Gás natural mantém dependência estrutural dos Estados Unidos
Embora a produção regional de gás natural tenha avançado 10% em 2025, a América Latina ainda apresenta elevada dependência de suprimentos externos, sobretudo do mercado norte-americano.
A OLACDE destaca que 59% das importações regionais de gás natural vieram dos Estados Unidos, principalmente em função do abastecimento do México. O dado evidencia a forte integração energética da América do Norte, especialmente através da infraestrutura de gasodutos transfronteiriços e do comércio de gás natural liquefeito (GNL).
A Argentina e Trinidad e Tobago continuam desempenhando papel estratégico como exportadores regionais de gás.

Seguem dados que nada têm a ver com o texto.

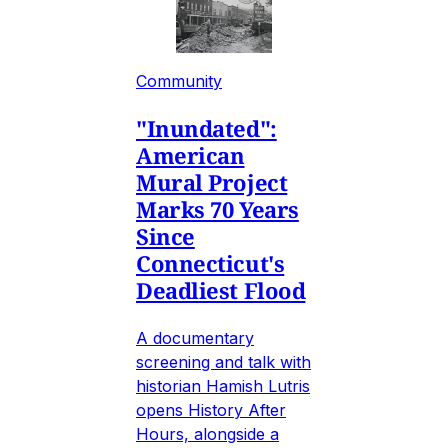
Community
"Inundated":
American
Mural Project
Marks 70 Years
Since
Connecticut's
Deadliest Flood
A documentary
screening and talk with
historian Hamish Lutris
opens History After
Hours, alongside a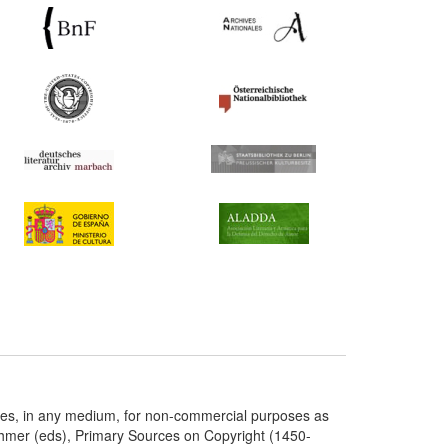
ries, in any medium, for non-commercial purposes as
chmer (eds), Primary Sources on Copyright (1450-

No caso específico do GNL, Trinidad permanece como principal polo exportador intrarregional, enquanto o Brasil ampliou sua presença em mercados internacionais, com embarques direcionados principalmente à Turquia.
De acordo com o relatório, 39% das exportações regionais de gás natural foram destinadas ao mercado turco, enquanto 36% permaneceram dentro da própria América Latina e Caribe. Outros 24% seguiram para mercados asiáticos, excluindo a China.
Transição energética convive com expansão fóssil
Apesar do crescimento das renováveis na matriz elétrica latino-americana, a OLACDE avalia que o petróleo e o gás natural continuarão sendo fundamentais para a segurança energética regional, especialmente nos segmentos industriais, de transporte pesado e geração termelétrica.
O estudo destaca que o transporte, a petroquímica e parte da geração elétrica ainda apresentam forte dependência de combustíveis fósseis, o que reduz a velocidade de substituição estrutural dessas fontes.
Ao mesmo tempo, o avanço da produção offshore, o crescimento do gás natural como combustível de transição e a expansão das exportações reforçam a importância econômica do setor de hidrocarbonetos para receitas fiscais, balança comercial e atração de investimentos estrangeiros.
A leitura predominante no setor é de que a América Latina viverá uma transição energética híbrida nas próximas décadas, combinando expansão renovável com aumento da produção de petróleo e gás em mercados considerados competitivos globalmente.
Nesse contexto, Brasil e Guiana despontam como protagonistas da nova geopolítica energética regional, enquanto países produtores buscam equilibrar metas climáticas, segurança energética e geração de receitas em um ambiente internacional cada vez mais pressionado pela agenda de descarbonização.
Para agentes do setor energético, o relatório da OLACDE reforça que a América Latina seguirá ocupando posição estratégica no fornecimento global de hidrocarbonetos, especialmente diante das incertezas geopolíticas internacionais e da crescente demanda asiática por energia.
A principal questão para os próximos anos será como a região conseguirá monetizar sua expansão fóssil sem comprometer os compromissos climáticos assumidos nos fóruns internacionais de transição energética.